Gozney Roccbox portable pizza oven
Review

Hands-on gadget review: Gozney Roccbox portable pizza oven

Image credit: Gozney

Be the envy of the campsite with this dual-fuel alternative to a boring old barbecue.

The Roccbox pizza oven sells itself on two things: versatility and portability. Versatility because it comes complete with two interchangeable burners: one for cooking with wood, the other for gas. Portability because the tripod legs fold away for travel and a large carry-strap means it can be lifted with one hand.

Unpacking is very simple; there’s no assembly required, bar screwing your choice of burner to the underside. But right from the start we could see that it’s not as portable as you might wish for when you ogle it online. It’s just too heavy to be lugged any distance to the park or beach.

This level of portability is best for stowing it in the shed or in the car boot. If you have the boot space, for example, it would be great at a campsite. You can lift it. A very wide strap with Velcro closure holds the oven tightly, adding a carry handle to the top. It felt secure.

Gozney Roccbox portable pizza oven

Image credit: Gozney

We tested the oven with gas first. It comes with rubber pipe and a regulator, you just need a canister of propane LPG: the same sort of big canister you’d use with a gas barbecue.

It lights easily and on advice we turned the flame down low and let the Roccbox go gentle for half an hour on its first use. Then we turned it up high ready for pizza.

The only fault with our review sample was that the oven’s built in thermometer didn’t work at all. The needle didn’t move once. So we were temperature-blind, with no way of telling if it hit the claimed 500ºC-plus (double the range of the temperature probe we use for testing kitchen kit). We ambitiously put the first pizza (margarita on sourdough) in after about 20 minutes and crossed our fingers...

We were not disappointed. Even though the oven hadn’t been heating up for long, the back half of the pizza was cooking quickly: we could see and hear the mozzarella bubbling. After a minute, it was clear the pizza needed to be turned around, using the pizza peel, for it to be cooked evenly. 

Cooking pizza with Gozney Roccbox portable oven

Image credit: Gozney

After a few experiments, we found pizzas cooked best if turned twice, as the third at the back gets the most heat from the burner and its rolling flames. Each pizza took less than two minutes to cook and the results were outstanding. Toppings were hot and cooked perfectly, the base was crispy, the crust was a little bit charred, just right.
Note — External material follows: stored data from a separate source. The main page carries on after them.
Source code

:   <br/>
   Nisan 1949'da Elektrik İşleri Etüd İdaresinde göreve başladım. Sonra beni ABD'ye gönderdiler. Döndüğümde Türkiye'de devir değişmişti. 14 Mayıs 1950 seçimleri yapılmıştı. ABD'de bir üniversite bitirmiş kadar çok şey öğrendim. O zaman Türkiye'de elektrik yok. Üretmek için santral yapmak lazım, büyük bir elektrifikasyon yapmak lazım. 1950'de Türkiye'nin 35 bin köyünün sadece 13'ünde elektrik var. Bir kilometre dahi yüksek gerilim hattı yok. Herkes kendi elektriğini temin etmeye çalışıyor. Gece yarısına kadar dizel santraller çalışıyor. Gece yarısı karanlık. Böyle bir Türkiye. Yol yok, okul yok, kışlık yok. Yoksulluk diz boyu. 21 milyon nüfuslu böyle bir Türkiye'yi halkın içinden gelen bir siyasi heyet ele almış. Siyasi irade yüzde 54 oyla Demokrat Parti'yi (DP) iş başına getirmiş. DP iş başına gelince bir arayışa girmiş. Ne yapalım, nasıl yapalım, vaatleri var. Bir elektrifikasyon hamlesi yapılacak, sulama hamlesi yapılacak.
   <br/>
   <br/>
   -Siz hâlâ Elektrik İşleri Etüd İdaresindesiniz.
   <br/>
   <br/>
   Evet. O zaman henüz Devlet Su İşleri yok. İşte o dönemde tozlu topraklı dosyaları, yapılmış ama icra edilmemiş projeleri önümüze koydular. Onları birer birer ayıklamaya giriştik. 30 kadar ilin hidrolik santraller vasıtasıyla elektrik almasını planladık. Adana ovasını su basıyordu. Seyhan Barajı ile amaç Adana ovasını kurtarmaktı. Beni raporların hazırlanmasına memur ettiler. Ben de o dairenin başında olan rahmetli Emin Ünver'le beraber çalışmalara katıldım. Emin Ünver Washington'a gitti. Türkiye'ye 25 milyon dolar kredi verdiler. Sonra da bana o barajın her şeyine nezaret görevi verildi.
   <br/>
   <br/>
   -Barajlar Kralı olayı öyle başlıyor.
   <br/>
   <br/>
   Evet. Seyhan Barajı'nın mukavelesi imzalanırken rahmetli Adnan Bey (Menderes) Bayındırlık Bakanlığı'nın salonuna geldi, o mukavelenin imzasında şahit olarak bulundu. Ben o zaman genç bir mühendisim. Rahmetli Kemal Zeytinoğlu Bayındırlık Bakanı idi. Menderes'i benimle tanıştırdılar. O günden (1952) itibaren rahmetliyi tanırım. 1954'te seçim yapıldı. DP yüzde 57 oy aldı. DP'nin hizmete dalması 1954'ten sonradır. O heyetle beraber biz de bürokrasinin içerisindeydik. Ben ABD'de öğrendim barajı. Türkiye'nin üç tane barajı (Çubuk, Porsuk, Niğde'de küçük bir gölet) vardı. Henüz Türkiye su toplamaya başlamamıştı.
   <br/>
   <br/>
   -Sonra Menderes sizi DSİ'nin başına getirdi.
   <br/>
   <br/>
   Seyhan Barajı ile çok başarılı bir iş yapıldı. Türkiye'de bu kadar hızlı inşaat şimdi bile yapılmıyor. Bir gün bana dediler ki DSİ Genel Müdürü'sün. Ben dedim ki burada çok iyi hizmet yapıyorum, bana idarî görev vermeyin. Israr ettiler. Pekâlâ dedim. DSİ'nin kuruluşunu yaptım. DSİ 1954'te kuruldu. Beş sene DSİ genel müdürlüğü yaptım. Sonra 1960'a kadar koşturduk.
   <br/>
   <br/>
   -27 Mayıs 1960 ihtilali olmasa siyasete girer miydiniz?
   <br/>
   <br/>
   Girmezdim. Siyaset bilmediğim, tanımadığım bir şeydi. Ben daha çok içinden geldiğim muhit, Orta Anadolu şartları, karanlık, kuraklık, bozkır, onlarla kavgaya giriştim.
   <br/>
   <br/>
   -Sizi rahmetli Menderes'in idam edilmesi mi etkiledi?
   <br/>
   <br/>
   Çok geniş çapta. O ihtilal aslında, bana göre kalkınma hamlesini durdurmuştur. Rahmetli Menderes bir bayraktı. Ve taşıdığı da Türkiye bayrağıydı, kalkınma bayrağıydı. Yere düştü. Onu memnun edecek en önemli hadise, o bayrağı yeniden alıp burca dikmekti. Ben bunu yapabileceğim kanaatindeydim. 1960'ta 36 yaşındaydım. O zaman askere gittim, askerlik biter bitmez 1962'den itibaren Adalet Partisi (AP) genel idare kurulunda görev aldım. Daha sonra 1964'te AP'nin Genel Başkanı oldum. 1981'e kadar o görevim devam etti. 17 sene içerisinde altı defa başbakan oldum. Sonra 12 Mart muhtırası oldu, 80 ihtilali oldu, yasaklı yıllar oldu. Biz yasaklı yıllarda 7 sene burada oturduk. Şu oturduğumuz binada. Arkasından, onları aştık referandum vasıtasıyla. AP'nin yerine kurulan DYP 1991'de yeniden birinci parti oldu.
You can only cook one 13-inch pizza at a time, but they cook quickly. You could roll and top all the pizzas first, while the oven heats up, then fire enough to feed a family in a matter of minutes. But, rather like tending a barbecue, feeding a whole party of people is a full-time job.

The wood burner was very fun but more of a labour of love. The design is simple and clever: you throw a lit natural firelighter down a small chute into the burner and then add a couple of thin pieces of kindling. Once these catch you can continue to add small pieces of wood to the chute every few minutes. Hardwood is recommended because it burns hotter and cleaner, but that could be tricky: often shop-bought kindling doesn’t say what sort of wood it is.

With no working thermometer, we again simply tried cooking after around 20 minutes, but this time the oven was nowhere near hot enough. It did cook the pizza but slowly. To get the same high temperatures as the gas burner, you might stoke the fire for an hour. It doesn’t use much wood, but stoking it regularly is a chore.

In all, we felt that most Roccbox owners would find themselves predominantly using gas. It’s quick and convenient and gets good results. While wood can be fun if there’s no rush... or even if you run out of gas.

£499 gozney.com

Alternatives

Ooni Pro

The only portable pizza oven that you can fuel four ways: wood, gas, wood pellets or charcoal. But budget extra for the gas burner (£70), pellet burner (£35), even the pizza peel (£32.50).

£499 uk.ooni.com

Uuni 3

Don’t let the spelling change put you off. The Ooni Pro’s predecessor is smaller (13-inch pizzas instead of 16-inch) but a total bargain and again you can add a gas burner (£65) if you prefer.

£199 uk.ooni.com

Morsø Forno

The Danish-designed Forno is the most stylish wood-fired pizza oven money can buy. It takes time to get up to temperature but is versatile to cook with: everything from steaks to smoked fish.